I numeri, con un tasso di conversione alla versione a pagamento superiore al 10%, sembrano effettivamente premiare la scommessa di Ratti e del suo collega Matteo Milesi. Il fatturato ha da poco superato i 120mila euro, in virtù dei due tipi di abbonamento da 60 e 120 euro all’anno (la versione gratuita dà solo un mese di prova). Il giovane startupper sottolinea come nel giro di un anno sia andato a fronteggiare a viso aperto i due rivali principali in Italia: Fattura24 (di cui abbiamo parlato qui) e la tedesca Debitoor, attive rispettivamente da 1 anno e mezzo e 3 anni.
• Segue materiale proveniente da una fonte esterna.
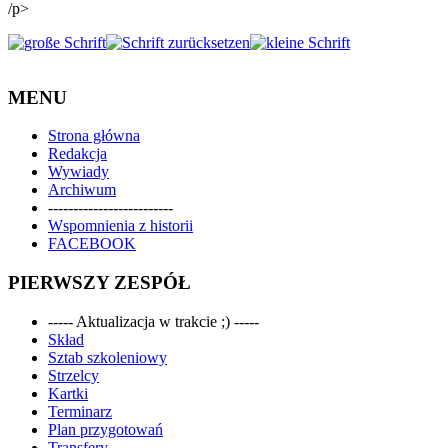
/p>
MENU
Strona główna
Redakcja
Wywiady
Archiwum
-------------------------
Wspomnienia z historii
FACEBOOK
PIERWSZY ZESPÓŁ
----- Aktualizacja w trakcie ;) -----
Skład
Sztab szkoleniowy
Strzelcy
Kartki
Terminarz
Plan przygotowań
Transfery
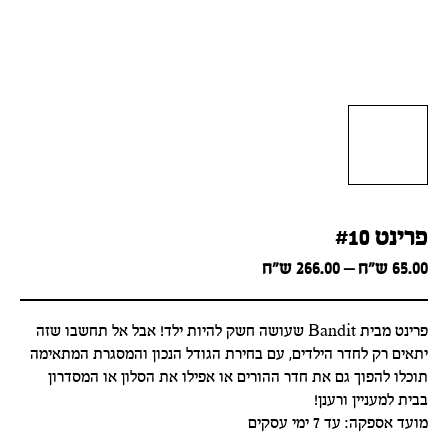
פרינט #10
Price
65.00
ש״ח
–
266.00
ש״ח
range:
65.00 ש״ח
through
פרינט מבית Bandit שעושה חשק להיות ילד! אבל אל תחשבו שזה
266.00 ש״ח
יתאים רק לחדר הילדים, עם בחירת הגודל הנכון והמסגרת המתאימה
תוכלו להפוך גם את חדר ההורים או אפילו את הסלון או המסדרון
בבית למעניין ורענן!
מועד אספקה: עד 7 ימי עסקים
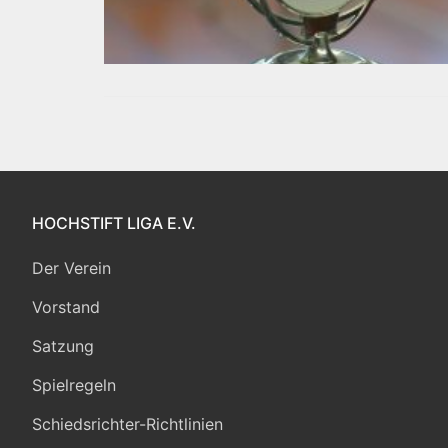
HOCHSTIFT LIGA E.V.
Der Verein
Vorstand
Satzung
Spielregeln
Schiedsrichter-Richtlinien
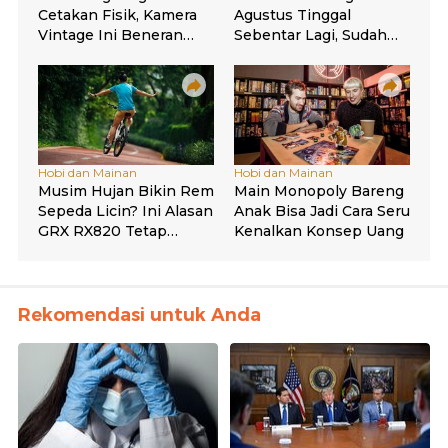
Rekomendasi untuk Anda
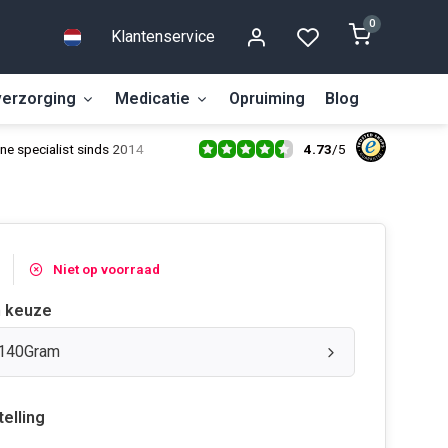
0
Klantenservice
erzorging
Medicatie
Opruiming
Blog
4.73
/
5
ne specialist sinds 2014
Niet op voorraad
 keuze
 140Gram
telling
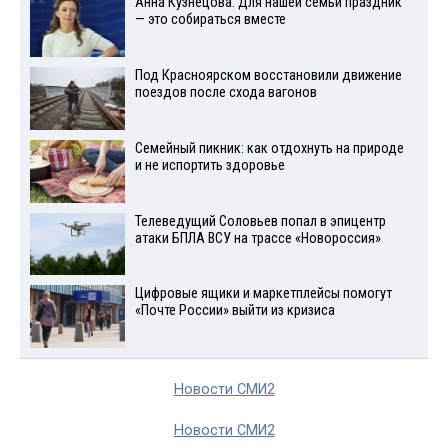
Анна Кузнецова: Для нашей семьи праздник
— это собираться вместе
Под Красноярском восстановили движение
поездов после схода вагонов
Семейный пикник: как отдохнуть на природе
и не испортить здоровье
Телеведущий Соловьев попал в эпицентр
атаки БПЛА ВСУ на трассе «Новороссия»
Цифровые ящики и маркетплейсы помогут
«Почте России» выйти из кризиса
Новости СМИ2
Новости СМИ2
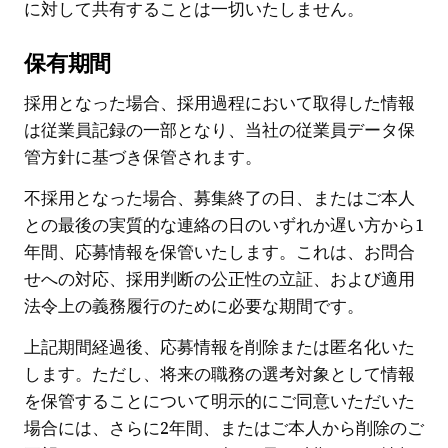
に対して共有することは一切いたしません。
保有期間
採用となった場合、採用過程において取得した情報
は従業員記録の一部となり、当社の従業員データ保
管方針に基づき保管されます。
不採用となった場合、募集終了の日、またはご本人
との最後の実質的な連絡の日のいずれか遅い方から1
年間、応募情報を保管いたします。これは、お問合
せへの対応、採用判断の公正性の立証、および適用
法令上の義務履行のために必要な期間です。
上記期間経過後、応募情報を削除または匿名化いた
します。ただし、将来の職務の選考対象として情報
を保管することについて明示的にご同意いただいた
場合には、さらに2年間、またはご本人から削除のご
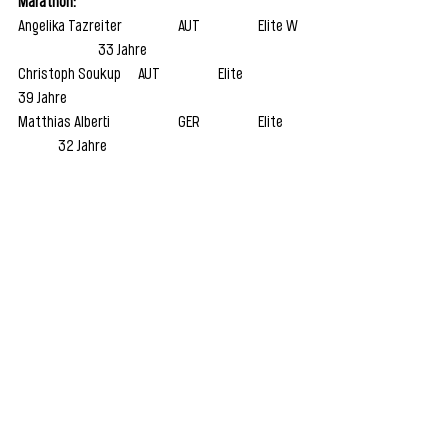
Marathon:
Angelika Tazreiter 		AUT 		Elite W 
		33 Jahre
Christoph Soukup 	AUT 		Elite 		
39 Jahre
Matthias Alberti 		GER 		Elite 	
	32 Jahre
Wettkämpfe
Alle ansehen
Aktuelle Beiträge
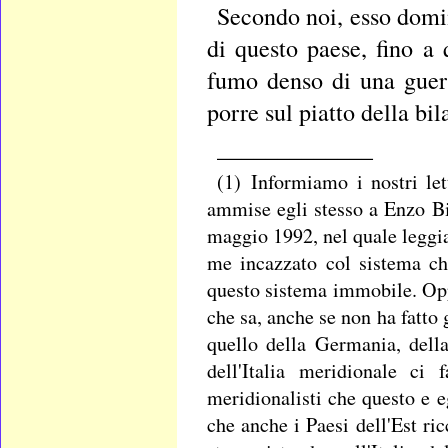
Secondo noi, esso domin
di questo paese, fino a 
fumo denso di una guerr
porre sul piatto della bila
_____________
(1) Informiamo i nostri le
ammise egli stesso a Enzo Bia
maggio 1992, nel quale leggiam
me incazzato col sistema ch
questo sistema immobile. Opp
che sa, anche se non ha fatto 
quello della Germania, dell
dell'Italia meridionale c
meridionalisti che questo e e
che anche i Paesi dell'Est ric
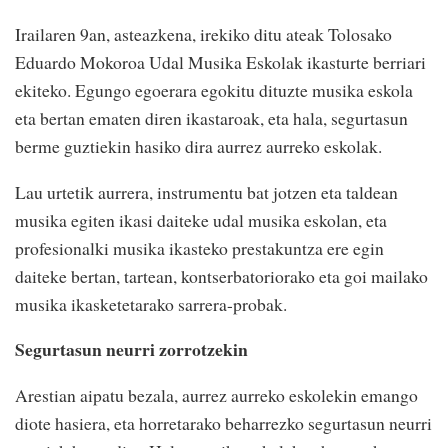
Irailaren 9an, asteazkena, irekiko ditu ateak Tolosako
Eduardo Mokoroa Udal Musika Eskolak ikasturte berriari
ekiteko. Egungo egoerara egokitu dituzte musika eskola
eta bertan ematen diren ikastaroak, eta hala, segurtasun
berme guztiekin hasiko dira aurrez aurreko eskolak.
Lau urtetik aurrera, instrumentu bat jotzen eta taldean
musika egiten ikasi daiteke udal musika eskolan, eta
profesionalki musika ikasteko prestakuntza ere egin
daiteke bertan, tartean, kontserbatoriorako eta goi mailako
musika ikasketetarako sarrera-probak.
Segurtasun neurri zorrotzekin
Arestian aipatu bezala, aurrez aurreko eskolekin emango
diote hasiera, eta horretarako beharrezko segurtasun neurri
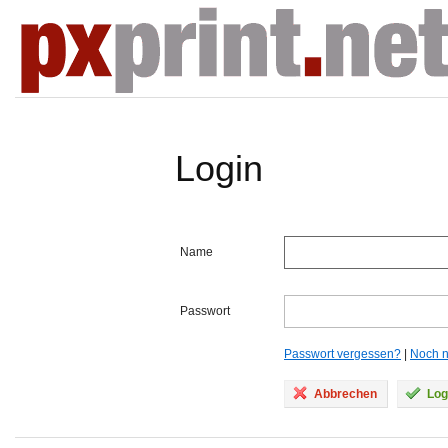
Login
Name
Passwort
Passwort vergessen?
|
Noch ni
Abbrechen
Log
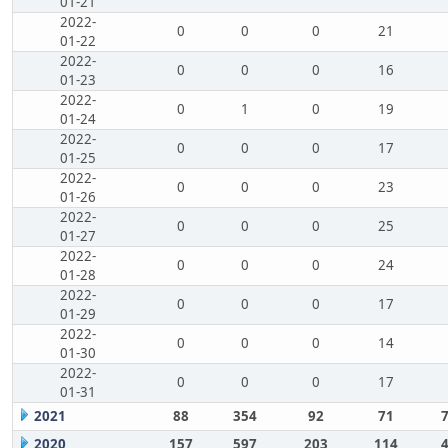
01-21
2022-
0
0
0
21
01-22
2022-
0
0
0
16
01-23
2022-
0
1
0
19
01-24
2022-
0
0
0
17
01-25
2022-
0
0
0
23
01-26
2022-
0
0
0
25
01-27
2022-
0
0
0
24
01-28
2022-
0
0
0
17
01-29
2022-
0
0
0
14
01-30
2022-
0
0
0
17
01-31
2021
88
354
92
71
2020
157
597
203
114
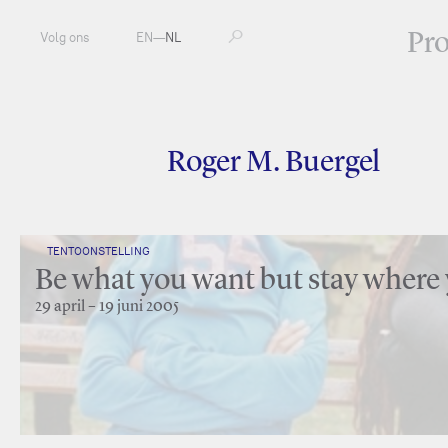
Pr
Volg ons
EN
—
NL
Roger M. Buergel
TENTOONSTELLING
Be what you want but stay where 
29 april – 19 juni 2005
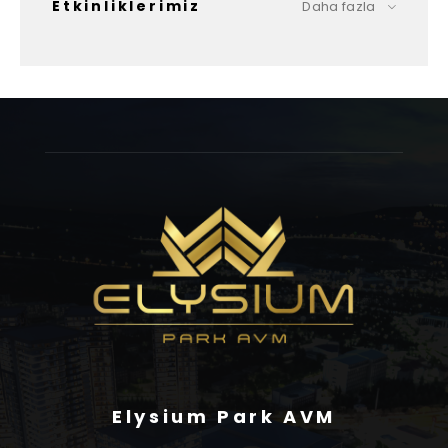
Etkinliklerimiz
Daha fazla
Elysium Park AVM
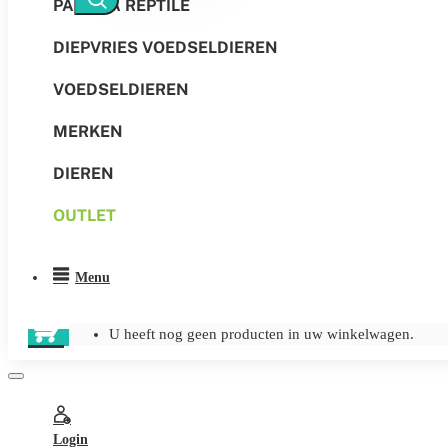
PANGEA REPTILE
DIEPVRIES VOEDSELDIEREN
VOEDSELDIEREN
MERKEN
DIEREN
OUTLET
Menu
U heeft nog geen producten in uw winkelwagen.
Login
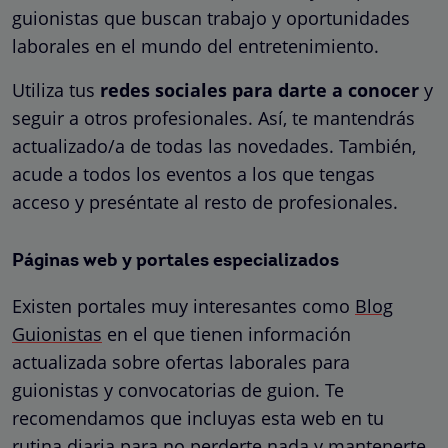
guionistas que buscan trabajo y oportunidades
laborales en el mundo del entretenimiento.
Utiliza tus
redes sociales para darte a conocer
y
seguir a otros profesionales. Así, te mantendrás
actualizado/a de todas las novedades. También,
acude a todos los eventos a los que tengas
acceso y preséntate al resto de profesionales.
Páginas web y portales especializados
Existen portales muy interesantes como
Blog
Guionistas
en el que tienen información
actualizada sobre ofertas laborales para
guionistas y convocatorias de guion. Te
recomendamos que incluyas esta web en tu
rutina diaria para no perderte nada y mantenerte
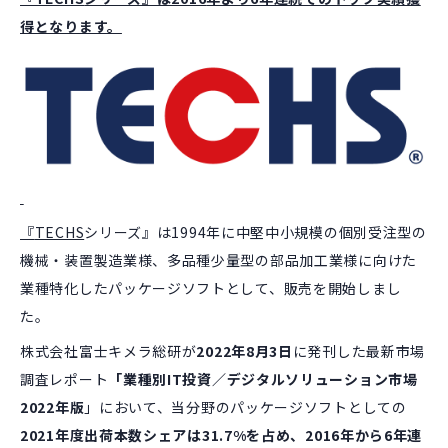
得となります。
『
TECHS
シリーズ』は1994年に中堅中小規模の個別受注型の
機械・装置製造業様、多品種少量型の部品加工業様に向けた
業種特化したパッケージソフトとして、販売を開始しまし
た。
株式会社富士キメラ総研が
2022
年
8
月
3
日
に発刊した最新市場
調査レポート
「業種別
IT
投資／デジタルソリューション市場
2022
年版
」において、当分野のパッケージソフトとしての
2021
年度出荷本数シェアは
31.7%
を占め、
2016
年から
6
年連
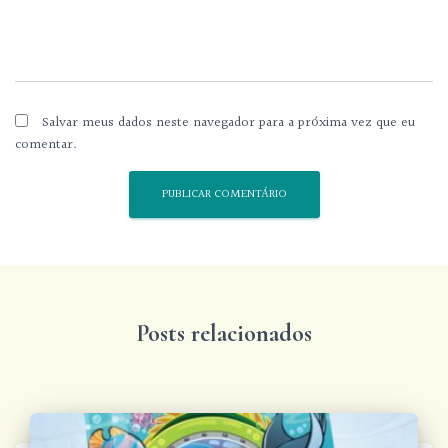
Salvar meus dados neste navegador para a próxima vez que eu
comentar.
Posts relacionados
E imputa a una maggiore attenzione alle richieste degli utenti il successo della sua piattaforma (effettivamente Fattura24 ha 1.200 iscritti paganti). “Gli utenti di Debitoor hanno chiesto da più di un anno l’inserimento della rivalsa Inps senza ottenerlo”, spiega, “noi in 2 settimane abbiamo aggiunto i corrispettivi (le registrazioni giornaliere degli scontrini e delle ricevute, nda)”. Ancora una volta non si tratta di presunzione, ma di un racconto sereno degli obiettivi centrati in questi primi mesi di attività.

L’idea è arrivata proprio per la necessità di semplificare l’invio delle fatture al commercialista per un’attività di sviluppo di applicazioni e giochi. Anche in questo caso i risultati sono stati decisamente discreti: l’app Nomi cose città revolution è stata scaricata 2,5 milioni e mezzo di volte da Italia e Francia. Adesso tutte le energie sono concentrate su Fatture in Cloud, con il lancio delle app per Android, iOs e Windows Phone a cavallo di fine 2014 inizio 2015 e a fine anno prossimo l’espansione in Europa, se supportata da un’iniezione di capitale. E quel tarlo:  “Vediamo come andrà in Silicon Valley…”.